CFP: Encyclopedic Fictions of 21st-Century American Literature
Northeast Modern Language Association Convention
Rochester, New York, March 15-18, 2012
Writing an encyclopedic fiction has constituted a bid for literary greatness at least since the publication of Thomas Pynchon’s Gravity’s Rainbow in 1973. In light of the fact that the year 2010 saw the publication of no fewer than three such encyclopedic fictions (Joshua Cohen’s Witz, Adam Levin’s The Instructions, and Karen Tei Yamashita’s I Hotel), this panel will examine the continued relevance of the encyclopedic form as a means by which authors stake their claims to places in the canon of American literature.
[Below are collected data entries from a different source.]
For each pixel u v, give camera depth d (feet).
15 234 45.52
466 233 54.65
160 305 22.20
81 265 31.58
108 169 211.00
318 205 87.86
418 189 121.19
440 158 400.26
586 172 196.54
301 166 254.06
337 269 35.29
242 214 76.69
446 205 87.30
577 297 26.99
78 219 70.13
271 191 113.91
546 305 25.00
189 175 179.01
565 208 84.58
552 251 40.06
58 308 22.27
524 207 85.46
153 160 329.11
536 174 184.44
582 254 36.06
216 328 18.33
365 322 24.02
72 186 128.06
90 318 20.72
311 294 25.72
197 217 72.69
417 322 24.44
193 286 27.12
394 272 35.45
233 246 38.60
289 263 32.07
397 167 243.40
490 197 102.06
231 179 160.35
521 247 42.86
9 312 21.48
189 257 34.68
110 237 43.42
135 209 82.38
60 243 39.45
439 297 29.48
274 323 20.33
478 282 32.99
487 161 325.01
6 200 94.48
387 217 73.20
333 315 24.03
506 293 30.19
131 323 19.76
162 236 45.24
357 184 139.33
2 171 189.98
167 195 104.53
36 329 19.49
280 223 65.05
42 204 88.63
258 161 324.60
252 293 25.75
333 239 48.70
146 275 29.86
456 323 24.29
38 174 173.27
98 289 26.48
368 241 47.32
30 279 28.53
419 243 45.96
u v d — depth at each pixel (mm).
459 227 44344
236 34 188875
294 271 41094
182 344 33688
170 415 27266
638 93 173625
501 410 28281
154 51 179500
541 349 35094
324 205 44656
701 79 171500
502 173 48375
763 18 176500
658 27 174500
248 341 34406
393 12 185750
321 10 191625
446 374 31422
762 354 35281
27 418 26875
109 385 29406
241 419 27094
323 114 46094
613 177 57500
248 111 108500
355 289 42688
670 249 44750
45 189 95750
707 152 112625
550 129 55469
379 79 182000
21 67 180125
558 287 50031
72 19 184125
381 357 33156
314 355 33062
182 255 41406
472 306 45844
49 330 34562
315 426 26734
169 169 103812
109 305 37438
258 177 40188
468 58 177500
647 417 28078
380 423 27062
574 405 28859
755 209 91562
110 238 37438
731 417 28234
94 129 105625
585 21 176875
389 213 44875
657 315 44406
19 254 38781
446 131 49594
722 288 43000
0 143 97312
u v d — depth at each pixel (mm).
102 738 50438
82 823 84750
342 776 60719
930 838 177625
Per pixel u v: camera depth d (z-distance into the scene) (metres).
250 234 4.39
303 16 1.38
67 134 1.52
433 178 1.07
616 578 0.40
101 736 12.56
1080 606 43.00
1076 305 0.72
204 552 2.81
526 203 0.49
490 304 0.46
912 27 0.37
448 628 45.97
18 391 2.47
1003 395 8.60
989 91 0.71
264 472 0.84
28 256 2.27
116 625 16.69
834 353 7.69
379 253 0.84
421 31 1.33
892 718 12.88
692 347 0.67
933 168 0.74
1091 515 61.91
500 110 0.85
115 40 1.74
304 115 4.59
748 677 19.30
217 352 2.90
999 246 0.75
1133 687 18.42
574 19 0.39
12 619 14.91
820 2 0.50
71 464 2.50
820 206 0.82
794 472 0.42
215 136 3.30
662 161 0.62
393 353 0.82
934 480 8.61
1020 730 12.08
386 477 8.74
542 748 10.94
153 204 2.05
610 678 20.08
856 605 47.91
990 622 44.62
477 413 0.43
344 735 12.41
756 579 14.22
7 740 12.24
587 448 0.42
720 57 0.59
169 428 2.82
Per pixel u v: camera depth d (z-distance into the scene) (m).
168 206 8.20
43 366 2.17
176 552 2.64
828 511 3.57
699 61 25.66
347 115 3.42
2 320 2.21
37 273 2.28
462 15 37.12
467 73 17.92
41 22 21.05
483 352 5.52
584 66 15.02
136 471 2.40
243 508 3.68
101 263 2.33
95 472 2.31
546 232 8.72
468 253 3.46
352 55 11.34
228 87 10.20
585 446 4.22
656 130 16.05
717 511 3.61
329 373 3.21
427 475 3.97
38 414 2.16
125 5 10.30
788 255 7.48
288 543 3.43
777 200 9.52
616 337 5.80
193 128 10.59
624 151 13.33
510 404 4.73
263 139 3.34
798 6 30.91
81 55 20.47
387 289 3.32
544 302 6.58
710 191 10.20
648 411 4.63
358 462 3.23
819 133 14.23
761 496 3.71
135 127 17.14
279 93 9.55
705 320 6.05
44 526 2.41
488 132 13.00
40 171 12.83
What is the continuing place of the encyclopedic novel in the 21st century? How do the texts of this newer wave of encyclopedic fictions position themselves in relation to predecessors such as Gravity’s Rainbow, David Foster Wallace’s Infinite Jest (1996), and Don DeLillo’s Underworld (1997)? Do such fictions represent the continued validity of the postmodern aesthetic that informed that earlier wave of encyclopedic fictions, or do they rather constitute a challenge that signifies the end of postmodernism as a cultural dominant? What of the earlier wave of postmodernist authors who continue to produce encyclopedic fictions, as Pynchon has done with Against the Day (2006)? How do the texts of this newer wave of encyclopedic fictions respond to their particular moment in America’s sexual, racial, and geostrategic politics?